(Beginning of Task inputs)
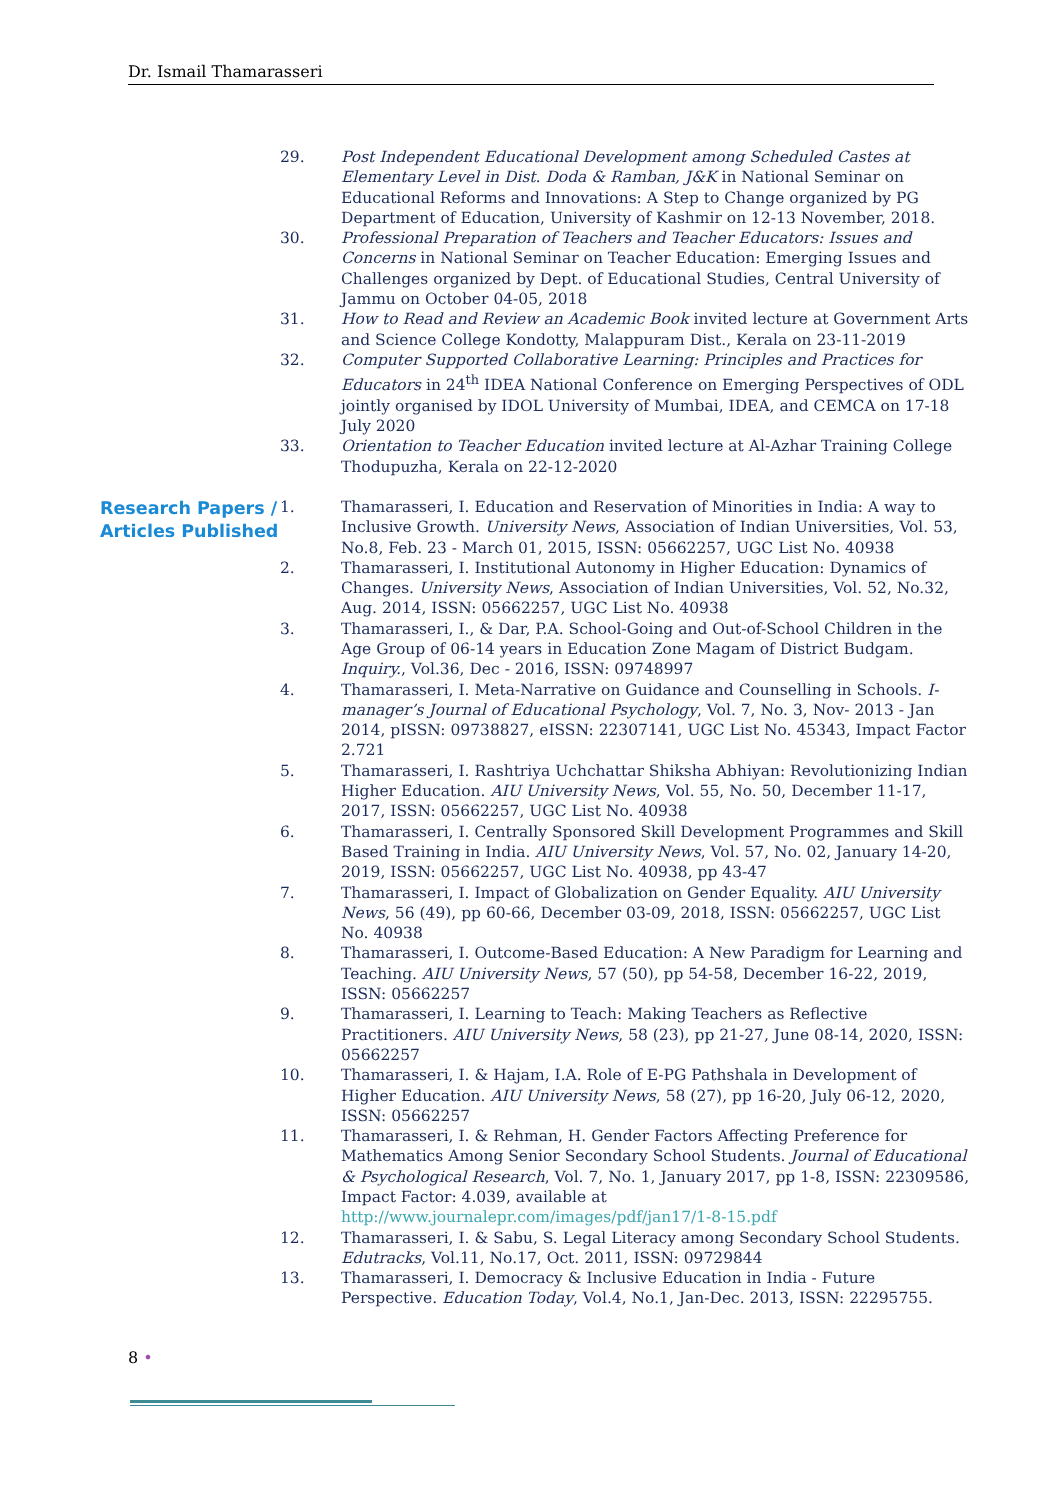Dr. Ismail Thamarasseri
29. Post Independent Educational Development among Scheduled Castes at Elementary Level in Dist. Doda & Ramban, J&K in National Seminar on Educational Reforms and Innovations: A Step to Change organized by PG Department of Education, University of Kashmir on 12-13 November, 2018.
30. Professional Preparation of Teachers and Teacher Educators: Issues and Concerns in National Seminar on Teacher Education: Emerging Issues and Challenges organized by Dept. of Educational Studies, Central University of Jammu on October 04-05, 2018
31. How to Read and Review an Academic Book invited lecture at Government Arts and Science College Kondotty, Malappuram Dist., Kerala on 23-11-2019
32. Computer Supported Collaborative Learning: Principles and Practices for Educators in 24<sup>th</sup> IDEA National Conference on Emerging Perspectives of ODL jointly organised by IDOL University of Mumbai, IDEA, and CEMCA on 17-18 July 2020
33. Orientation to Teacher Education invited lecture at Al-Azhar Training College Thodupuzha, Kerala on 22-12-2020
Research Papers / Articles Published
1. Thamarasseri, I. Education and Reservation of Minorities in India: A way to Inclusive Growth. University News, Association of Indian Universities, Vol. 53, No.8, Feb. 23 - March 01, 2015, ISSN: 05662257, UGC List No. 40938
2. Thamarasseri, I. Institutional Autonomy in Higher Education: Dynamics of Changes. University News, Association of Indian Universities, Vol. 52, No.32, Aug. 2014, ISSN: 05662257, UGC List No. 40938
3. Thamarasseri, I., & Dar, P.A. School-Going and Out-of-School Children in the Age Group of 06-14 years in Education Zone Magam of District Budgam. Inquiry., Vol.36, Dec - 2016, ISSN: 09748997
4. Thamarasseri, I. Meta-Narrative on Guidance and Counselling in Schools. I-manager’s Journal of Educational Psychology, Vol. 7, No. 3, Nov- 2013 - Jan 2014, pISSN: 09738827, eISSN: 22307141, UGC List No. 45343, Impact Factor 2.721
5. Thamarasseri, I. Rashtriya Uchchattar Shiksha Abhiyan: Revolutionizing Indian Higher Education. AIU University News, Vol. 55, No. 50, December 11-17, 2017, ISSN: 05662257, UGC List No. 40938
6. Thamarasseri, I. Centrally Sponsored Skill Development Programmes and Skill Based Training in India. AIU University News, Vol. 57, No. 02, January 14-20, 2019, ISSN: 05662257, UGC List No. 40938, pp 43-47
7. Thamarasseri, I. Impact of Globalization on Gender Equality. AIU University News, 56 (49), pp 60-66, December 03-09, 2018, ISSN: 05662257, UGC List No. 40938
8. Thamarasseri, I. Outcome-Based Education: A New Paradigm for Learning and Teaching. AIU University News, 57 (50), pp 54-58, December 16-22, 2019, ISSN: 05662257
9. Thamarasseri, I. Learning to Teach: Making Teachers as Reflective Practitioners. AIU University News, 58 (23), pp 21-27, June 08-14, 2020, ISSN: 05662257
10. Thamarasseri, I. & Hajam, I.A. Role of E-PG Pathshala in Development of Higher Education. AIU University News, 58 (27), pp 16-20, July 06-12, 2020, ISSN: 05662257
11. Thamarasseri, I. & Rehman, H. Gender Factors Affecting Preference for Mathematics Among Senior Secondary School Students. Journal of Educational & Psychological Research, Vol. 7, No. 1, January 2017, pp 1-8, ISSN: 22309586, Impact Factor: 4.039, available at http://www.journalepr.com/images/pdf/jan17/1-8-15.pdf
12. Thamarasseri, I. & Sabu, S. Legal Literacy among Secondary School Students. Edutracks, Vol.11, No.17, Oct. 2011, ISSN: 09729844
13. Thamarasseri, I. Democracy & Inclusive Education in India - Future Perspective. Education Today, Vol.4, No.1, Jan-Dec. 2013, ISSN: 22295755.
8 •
(End of Task inputs)
Required work: Each line from the material above that mentions the word "Based" needs to be copied.

Expected output:
6. Thamarasseri, I. Centrally Sponsored Skill Development Programmes and Skill Based Training in India. AIU University News, Vol. 57, No. 02, January 14-20, 2019, ISSN: 05662257, UGC List No. 40938, pp 43-47
8. Thamarasseri, I. Outcome-Based Education: A New Paradigm for Learning and Teaching. AIU University News, 57 (50), pp 54-58, December 16-22, 2019, ISSN: 05662257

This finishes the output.